The next morning (Sunday), we were again sitting at our picnic table drinking coffee. Right now, my favorite times to be outside are first thing in the morming (I wish I was early enough riser to say sunrise) and sunset - it is just too hot. Has been over 95 degrees a lot - since May! The cicadas seem to have diff sound in the early versus late in the afternoon. They are loud. They remind me of summer so much. More so of the last part of summer, as I have aged and noticed subtle seasonal things more. I remember being a kid and coming to visit my grandparents in the city and I remember going to bed when it was still light outside and having such a hard time sleeping because of all the sounds. At our rural home, we did not have all the sounds of traffic, other people outside, etc. I remember wanting to go out and play with the kids I could hear outside while I lay there and tried to sleep in the city. I remember the window being open and a fan in it. I hardly remember not having AC as a child. So, did my grandmother and grandfather not have AC? Maybe they just had a window unit? I cannot remember. I can't ask my mom, but I can ask what my aunts remember.
I also remark about how soon the sunset times accelerate as soon as summer solstice comes and goes. I hate doing that! Feel like I need to be grateful for everyday and not wish it by. But I noticed last night it was pitch black at 9:10pm.
For everything there is a season,
and a time for every matter under heaven:
a time to be born,
and a time to die;
a time to plant,
and a time to pluck up what is planted;
a time to kill,
and a time to heal;
a time to break down,
and a time to build up;
a time to weep,
and a time to laugh;
a time to mourn,
and a time to dance;
a time to throw away stones,
and a time to gather stones together;
a time to embrace,
and a time to refrain from embracing;
a time to seek,
and a time to lose;
a time to keep,
and a time to throw away;
a time to tear,
and a time to sew;
a time to keep silence,
and a time to speak;
a time to love,
and a time to hate;
a time for war,
and a time for peace.
[Ecclesiastes 3:1-18; NRSV]
Anyway, those moments also serve as my stop and smell the roses consciousness this past weekend. DH and I lingered and took our time getting the house shut down and all our tasks we do before we leave to drive back to the city. It was nice. We hated coming back. Not much longer though, just over 2 months. It was cloudy and cooler last night, so we took a walk. I really enjoyed it. I love being outside as much as I can. Always have.

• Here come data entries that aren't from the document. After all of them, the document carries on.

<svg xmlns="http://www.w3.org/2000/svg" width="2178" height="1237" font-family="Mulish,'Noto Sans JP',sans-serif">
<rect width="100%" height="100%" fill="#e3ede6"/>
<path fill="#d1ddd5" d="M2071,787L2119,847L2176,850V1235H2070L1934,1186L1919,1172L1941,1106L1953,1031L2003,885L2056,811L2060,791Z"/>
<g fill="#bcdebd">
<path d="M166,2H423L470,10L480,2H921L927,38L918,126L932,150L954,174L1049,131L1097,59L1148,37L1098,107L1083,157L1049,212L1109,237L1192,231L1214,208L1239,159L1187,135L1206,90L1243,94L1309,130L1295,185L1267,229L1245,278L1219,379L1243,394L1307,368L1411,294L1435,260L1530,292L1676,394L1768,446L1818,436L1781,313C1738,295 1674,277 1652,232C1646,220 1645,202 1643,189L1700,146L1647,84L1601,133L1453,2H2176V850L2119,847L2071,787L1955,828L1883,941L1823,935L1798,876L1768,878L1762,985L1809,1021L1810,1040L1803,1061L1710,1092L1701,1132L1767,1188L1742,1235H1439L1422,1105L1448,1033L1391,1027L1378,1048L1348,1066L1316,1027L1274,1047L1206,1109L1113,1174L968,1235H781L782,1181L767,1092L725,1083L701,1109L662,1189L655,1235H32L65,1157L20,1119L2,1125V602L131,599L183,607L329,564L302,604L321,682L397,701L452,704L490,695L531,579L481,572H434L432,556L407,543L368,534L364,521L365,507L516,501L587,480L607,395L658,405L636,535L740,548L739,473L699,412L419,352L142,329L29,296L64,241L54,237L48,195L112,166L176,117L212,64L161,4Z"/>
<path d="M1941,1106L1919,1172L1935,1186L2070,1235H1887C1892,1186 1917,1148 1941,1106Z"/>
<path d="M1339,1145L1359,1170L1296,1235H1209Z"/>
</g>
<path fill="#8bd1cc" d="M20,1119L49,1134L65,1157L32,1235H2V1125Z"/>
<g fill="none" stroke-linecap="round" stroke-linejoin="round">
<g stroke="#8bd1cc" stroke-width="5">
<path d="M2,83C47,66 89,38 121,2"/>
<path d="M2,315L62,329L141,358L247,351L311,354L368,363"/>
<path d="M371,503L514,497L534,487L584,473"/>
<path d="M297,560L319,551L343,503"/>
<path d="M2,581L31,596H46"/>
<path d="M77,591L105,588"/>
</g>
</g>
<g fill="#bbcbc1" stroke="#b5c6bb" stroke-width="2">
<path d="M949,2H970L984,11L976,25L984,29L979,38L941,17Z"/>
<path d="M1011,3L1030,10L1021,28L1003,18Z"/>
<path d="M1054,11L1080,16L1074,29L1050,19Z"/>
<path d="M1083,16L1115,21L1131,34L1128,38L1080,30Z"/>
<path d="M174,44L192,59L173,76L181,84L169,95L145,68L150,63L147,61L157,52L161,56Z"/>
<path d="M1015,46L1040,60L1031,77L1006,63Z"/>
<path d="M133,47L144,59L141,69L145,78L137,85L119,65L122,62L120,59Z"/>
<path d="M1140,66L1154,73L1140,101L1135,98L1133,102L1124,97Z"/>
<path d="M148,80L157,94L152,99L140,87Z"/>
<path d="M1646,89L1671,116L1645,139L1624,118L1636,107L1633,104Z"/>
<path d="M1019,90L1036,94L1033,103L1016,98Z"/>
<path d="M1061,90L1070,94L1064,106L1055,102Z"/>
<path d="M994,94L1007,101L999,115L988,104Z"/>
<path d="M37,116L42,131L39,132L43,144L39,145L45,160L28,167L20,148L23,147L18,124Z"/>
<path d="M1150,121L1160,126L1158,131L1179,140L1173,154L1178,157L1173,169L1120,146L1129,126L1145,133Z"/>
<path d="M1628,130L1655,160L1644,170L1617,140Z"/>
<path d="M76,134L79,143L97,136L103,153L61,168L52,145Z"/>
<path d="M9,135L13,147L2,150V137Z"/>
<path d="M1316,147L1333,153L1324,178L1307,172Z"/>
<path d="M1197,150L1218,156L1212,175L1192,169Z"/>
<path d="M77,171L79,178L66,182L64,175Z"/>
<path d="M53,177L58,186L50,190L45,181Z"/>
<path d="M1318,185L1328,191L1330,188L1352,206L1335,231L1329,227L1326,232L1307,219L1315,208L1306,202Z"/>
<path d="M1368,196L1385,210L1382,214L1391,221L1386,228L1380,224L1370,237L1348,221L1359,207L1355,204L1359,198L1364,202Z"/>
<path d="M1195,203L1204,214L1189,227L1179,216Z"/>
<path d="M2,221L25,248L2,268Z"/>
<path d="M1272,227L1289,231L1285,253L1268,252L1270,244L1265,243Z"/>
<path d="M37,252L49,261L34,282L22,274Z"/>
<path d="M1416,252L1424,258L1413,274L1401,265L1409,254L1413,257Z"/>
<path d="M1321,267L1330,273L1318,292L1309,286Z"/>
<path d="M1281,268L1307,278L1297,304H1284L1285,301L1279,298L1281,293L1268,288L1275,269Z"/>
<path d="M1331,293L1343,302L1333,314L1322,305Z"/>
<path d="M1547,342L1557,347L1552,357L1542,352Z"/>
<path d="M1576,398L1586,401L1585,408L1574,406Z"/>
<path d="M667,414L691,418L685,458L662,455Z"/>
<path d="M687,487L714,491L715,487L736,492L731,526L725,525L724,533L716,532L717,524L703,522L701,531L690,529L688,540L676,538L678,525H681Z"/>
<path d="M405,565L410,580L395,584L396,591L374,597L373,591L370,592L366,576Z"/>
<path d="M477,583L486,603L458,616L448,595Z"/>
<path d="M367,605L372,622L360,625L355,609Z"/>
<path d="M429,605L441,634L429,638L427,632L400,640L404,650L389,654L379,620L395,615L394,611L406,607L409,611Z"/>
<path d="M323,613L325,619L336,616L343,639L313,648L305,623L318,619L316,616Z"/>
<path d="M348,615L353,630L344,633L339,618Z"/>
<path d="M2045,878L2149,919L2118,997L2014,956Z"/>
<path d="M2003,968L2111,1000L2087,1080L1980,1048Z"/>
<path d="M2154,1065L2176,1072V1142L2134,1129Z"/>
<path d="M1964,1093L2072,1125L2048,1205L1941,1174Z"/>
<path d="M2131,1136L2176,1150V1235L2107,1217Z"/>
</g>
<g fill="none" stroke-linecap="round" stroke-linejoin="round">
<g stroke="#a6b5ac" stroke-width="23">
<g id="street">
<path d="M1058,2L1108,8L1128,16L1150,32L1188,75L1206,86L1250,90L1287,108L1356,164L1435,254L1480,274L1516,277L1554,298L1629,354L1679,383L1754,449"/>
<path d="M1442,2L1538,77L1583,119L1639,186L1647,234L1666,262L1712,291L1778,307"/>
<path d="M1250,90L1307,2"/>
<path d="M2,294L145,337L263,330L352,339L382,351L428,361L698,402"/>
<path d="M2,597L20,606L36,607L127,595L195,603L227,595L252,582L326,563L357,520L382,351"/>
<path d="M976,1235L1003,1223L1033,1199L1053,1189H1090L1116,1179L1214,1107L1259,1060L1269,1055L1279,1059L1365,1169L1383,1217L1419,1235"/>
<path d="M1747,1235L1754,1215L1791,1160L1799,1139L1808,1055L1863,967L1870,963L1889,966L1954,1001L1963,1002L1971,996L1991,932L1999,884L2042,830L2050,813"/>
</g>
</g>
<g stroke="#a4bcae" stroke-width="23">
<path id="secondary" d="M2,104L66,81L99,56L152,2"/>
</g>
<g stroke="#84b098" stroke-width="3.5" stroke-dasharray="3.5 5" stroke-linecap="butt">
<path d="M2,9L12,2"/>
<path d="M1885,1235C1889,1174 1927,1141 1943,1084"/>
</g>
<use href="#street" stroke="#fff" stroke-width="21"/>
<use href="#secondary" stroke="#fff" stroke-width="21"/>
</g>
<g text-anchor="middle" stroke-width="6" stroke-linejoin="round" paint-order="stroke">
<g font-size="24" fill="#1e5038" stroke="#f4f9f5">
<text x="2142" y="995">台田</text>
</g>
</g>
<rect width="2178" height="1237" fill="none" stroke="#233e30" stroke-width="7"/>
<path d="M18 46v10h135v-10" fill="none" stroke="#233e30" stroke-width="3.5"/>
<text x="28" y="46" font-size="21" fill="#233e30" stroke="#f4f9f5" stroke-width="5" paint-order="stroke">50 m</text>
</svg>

What makes you think of summer? Do you have cicadas where you are? What makes you thinking of seasons passing? Summer waning?
Summer-Longer evenings, heat, mosquitoes, tomatoes, canning
ReplyDeleteSeasons passing--it just happens so quickly now that I am older.
No cicadas except the 17-year kind.
Summer waning--leaves that fall prematurely in August, nuts on trees becoming fuller
Summers of my childhood were long and hot and in the country. Now, the ac ameliorates the agony of the heat. Of course, the heat makes me ill now.